Thought for the Day 17 October – St Ignatius of Antioch (c 35 – 107) Father of the Church, Martyr – “Doctor of Unity”
Note: St John Chrysostom (347-407) , who grew up in Antioch, taught that St Ignatius had been ordained at the hands of St Peter. According to ancient tradition, St Ignatius was the child whom Christ had held, as described in Matthew 18:4, as depicted in the fresco below from the Gračanica.
Excerpt from Pope Benedict’s Catechesis on St Ignatius
Wednesday, 14 March 2007
For Ignatius unity was first and foremost a prerogative of God, who, since he exists as Three Persons, is One in absolute unity. Ignatius often used to repeat that God is unity and that in God alone is unity found in its pure and original state. Unity to be brought about on this earth by Christians is no more than an imitation as close as possible to the divine archetype.
Overall, it is possible to grasp in the Letters of Ignatius a sort of constant and fruitful dialectic between two characteristic aspects of Christian life: on the one hand, the hierarchical structure of the Ecclesial Community and on the other, the fundamental unity that binds all the faithful in Christ.
Consequently, their roles cannot be opposed to one another. On the contrary, the insistence on communion among believers and of believers with their Pastors was constantly reformulated in eloquent images and analogies – the harp, strings, intonation, the concert, the symphony. The special responsibility of Bishops, priests and deacons in building the community is clear.
This applies first of all to their invitation to love and unity. “Be one”, Ignatius wrote to the Magnesians, echoing the prayer of Jesus at the Last Supper: “one supplication, one mind, one hope in love…. Therefore, all run together as into one temple of God, as to one altar, as to one Jesus Christ who came forth from one Father and is with and has gone to one” (7: 1-2).

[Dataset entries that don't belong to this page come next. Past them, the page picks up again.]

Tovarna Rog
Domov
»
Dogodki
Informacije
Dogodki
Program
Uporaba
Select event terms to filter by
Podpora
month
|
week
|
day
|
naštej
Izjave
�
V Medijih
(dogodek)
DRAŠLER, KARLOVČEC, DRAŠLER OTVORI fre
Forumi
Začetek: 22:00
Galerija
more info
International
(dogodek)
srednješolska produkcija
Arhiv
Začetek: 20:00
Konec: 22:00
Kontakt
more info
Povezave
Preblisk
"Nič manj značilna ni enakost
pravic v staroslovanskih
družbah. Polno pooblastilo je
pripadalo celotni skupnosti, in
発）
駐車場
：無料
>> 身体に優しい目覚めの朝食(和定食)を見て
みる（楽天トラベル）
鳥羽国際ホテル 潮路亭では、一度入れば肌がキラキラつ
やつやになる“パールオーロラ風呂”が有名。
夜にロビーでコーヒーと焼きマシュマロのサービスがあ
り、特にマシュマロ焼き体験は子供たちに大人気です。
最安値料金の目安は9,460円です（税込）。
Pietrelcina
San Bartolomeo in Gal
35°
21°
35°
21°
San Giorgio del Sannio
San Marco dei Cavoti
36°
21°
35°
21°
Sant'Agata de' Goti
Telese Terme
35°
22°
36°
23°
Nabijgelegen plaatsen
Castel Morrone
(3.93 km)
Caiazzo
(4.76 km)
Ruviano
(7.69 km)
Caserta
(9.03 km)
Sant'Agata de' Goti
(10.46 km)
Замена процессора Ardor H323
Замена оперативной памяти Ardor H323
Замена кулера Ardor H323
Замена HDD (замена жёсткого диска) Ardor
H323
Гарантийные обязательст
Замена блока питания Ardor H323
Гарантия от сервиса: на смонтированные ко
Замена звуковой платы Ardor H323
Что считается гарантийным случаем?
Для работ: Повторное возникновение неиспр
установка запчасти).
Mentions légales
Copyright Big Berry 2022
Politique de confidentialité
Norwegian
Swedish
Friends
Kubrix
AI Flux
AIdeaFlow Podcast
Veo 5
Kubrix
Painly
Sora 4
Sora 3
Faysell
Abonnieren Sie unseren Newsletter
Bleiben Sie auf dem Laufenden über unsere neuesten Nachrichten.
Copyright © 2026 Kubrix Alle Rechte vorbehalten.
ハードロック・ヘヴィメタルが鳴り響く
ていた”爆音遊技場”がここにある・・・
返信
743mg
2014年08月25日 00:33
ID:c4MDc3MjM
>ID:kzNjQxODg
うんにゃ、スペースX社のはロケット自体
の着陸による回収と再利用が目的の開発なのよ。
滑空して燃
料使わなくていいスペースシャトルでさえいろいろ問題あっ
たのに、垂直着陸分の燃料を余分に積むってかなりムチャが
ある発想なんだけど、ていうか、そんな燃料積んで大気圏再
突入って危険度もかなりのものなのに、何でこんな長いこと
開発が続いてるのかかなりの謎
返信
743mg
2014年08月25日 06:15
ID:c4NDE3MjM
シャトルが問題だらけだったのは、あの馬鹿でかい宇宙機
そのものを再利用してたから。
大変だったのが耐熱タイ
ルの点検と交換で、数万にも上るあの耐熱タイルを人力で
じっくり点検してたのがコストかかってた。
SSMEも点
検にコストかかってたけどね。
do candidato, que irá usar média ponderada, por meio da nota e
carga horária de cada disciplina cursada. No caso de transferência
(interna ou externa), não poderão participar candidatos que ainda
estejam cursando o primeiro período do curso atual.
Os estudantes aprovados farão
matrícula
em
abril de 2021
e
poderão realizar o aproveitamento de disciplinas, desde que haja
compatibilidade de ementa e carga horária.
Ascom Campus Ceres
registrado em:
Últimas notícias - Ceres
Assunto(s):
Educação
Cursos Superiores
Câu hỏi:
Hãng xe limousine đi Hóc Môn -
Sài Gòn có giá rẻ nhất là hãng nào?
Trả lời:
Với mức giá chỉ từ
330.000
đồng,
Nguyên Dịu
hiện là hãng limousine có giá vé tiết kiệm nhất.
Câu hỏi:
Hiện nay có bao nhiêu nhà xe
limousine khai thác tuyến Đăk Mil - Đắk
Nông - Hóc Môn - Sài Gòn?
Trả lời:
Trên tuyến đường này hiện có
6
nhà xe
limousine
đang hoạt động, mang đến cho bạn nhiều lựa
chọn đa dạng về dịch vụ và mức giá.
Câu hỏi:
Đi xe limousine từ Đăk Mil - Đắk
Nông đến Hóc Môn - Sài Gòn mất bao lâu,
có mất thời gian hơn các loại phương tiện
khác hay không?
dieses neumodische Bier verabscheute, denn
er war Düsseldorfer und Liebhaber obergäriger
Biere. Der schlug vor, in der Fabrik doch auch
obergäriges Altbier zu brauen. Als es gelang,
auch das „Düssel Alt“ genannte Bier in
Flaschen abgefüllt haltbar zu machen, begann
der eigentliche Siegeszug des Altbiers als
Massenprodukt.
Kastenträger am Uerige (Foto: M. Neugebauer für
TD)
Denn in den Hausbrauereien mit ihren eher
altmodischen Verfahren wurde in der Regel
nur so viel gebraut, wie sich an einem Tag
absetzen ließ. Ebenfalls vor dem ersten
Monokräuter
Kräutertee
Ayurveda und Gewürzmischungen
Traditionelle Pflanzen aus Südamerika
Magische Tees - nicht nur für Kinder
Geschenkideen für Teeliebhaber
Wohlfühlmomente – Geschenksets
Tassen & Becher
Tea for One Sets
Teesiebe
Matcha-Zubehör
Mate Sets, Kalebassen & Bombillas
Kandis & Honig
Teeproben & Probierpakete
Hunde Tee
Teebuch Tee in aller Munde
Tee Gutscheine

Imploring from the Lord this “grace of unity” and in the conviction that the whole Church presides in charity (cf. Romans, Prologue), I address to you yourselves the same hope with which Ignatius ended his Letter to the Trallians: “Love one another with an undivided heart. Let my spirit be sanctified by yours, not only now but also when I shall attain to God…. In [Jesus Christ] may you be found unblemished” (13).
And let us pray that the Lord will help us to attain this unity and to be found at last unstained, because it is love that purifies souls.